On Fri, Jun 3, 2016 at 8:15 PM, Cryptographrix <cryptographrix@gmail.com> wrote:
Yeah I RAWRed to them pretty hard whilst being as understanding to the CS rep that it wasn't their fault.
They thought I was weird as anything.
If there are any Verizon FiOS network engineers on the thread, a fellow Verizon employee would thank you kindly for an off-thread email regarding BGP advertisement (I'll buy the IPv6 block and the drink-of-choice, you configure my account to listen for route advertisement).

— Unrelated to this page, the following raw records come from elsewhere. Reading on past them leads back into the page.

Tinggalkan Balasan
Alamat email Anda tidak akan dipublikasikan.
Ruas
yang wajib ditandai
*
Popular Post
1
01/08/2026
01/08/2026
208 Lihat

Strange that it has to come to this to get "legit" IPv6 service.
On Fri, Jun 3, 2016 at 9:08 PM Raymond Beaudoin < raymond.beaudoin@icarustech.com> wrote:
I wasn't originally affected on my he.net tunnel, but this evening it started blocking. The recommended ACLs are a functional temporary workaround, but I've also opened a request with Netflix.
On Fri, Jun 3, 2016 at 7:54 PM, Mark T. Ganzer <ganzer@spawar.navy.mil> wrote:
So far I am not seeing a Netflix block on my he.net tunnel yet. I connect to the Los Angeles node, so maybe not all of HE's address space is being blocked.

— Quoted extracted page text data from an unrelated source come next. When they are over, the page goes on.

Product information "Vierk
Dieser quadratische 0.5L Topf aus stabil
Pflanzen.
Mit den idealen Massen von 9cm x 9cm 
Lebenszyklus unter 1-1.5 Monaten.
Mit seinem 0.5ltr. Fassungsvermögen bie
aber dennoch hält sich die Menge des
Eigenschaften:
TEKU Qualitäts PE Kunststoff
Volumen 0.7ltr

Not going to be disabling IPv6 here either. + HAD native IPv6 from Time Warner, but they decided to in their wisdom to disable IPv6 service for anyone that has an Arris SB6183 due to an Arris firmware bug. And they are taking their sweet time pushing out the fixed firmware update that Comcast and Cox seemed to be able to push to their customers last fall.
-Mark Ganzer
On 6/3/2016 4:49 PM, Cryptographrix wrote:
Depends - how many US users have native IPv6 through their ISPs?
If I remember correctly (I can't find the source at the moment), HE.net represents something like 70% of IPv6 traffic in the US.

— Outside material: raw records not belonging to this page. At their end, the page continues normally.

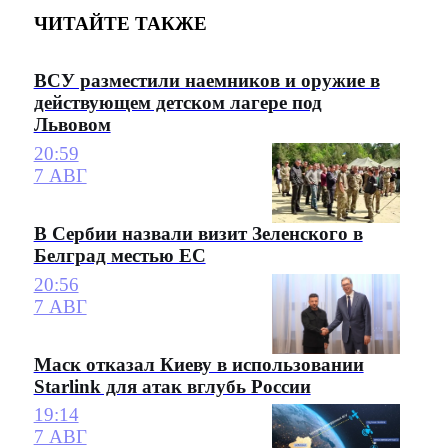
ЧИТАЙТЕ ТАКЖЕ
ВСУ разместили наемников и оружие в
действующем детском лагере под
Львовом
20:59
7 АВГ
В Сербии назвали визит Зеленского в
Белград местью ЕС
20:56
7 АВГ
Маск отказал Киеву в использовании
Starlink для атак вглубь России
19:14
7 АВГ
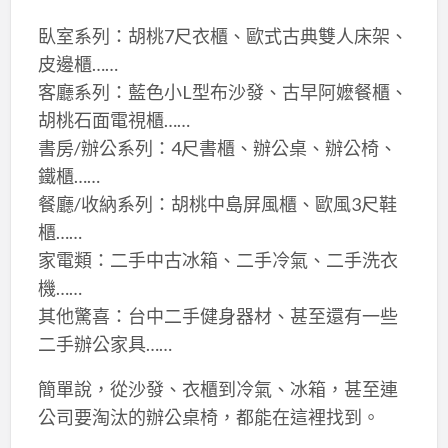
臥室系列：胡桃7尺衣櫃、歐式古典雙人床架、
皮邊櫃……
客廳系列：藍色小L型布沙發、古早阿嬷餐櫃、
胡桃石面電視櫃……
書房/辦公系列：4尺書櫃、辦公桌、辦公椅、
鐵櫃……
餐廳/收納系列：胡桃中島屏風櫃、歐風3尺鞋
櫃……
家電類：二手中古冰箱、二手冷氣、二手洗衣
機……
其他驚喜：台中二手健身器材、甚至還有一些
二手辦公家具……
簡單說，從沙發、衣櫃到冷氣、冰箱，甚至連
公司要淘汰的辦公桌椅，都能在這裡找到。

And yeah, not doing that - actually in the middle of an IPv6 project at work at the moment that's a bit important to me.
On Fri, Jun 3, 2016 at 7:45 PM Baldur Norddahl < baldur.norddahl@gmail.com wrote:
Den 4. jun. 2016 01.26 skrev "Cryptographrix" < cryptographrix@gmail.com>: > >> The information I'm getting from Netflix support now is explicitly > telling > >> me to turn off IPv6 - someone might want to stop them before they >> completely kill US IPv6 adoption. > Not allowing he.net tunnels is not killing ipv6. You just need need > native > ipv6. > > On the other hand it would be nice if Netflix would try the other > protocol > before blocking.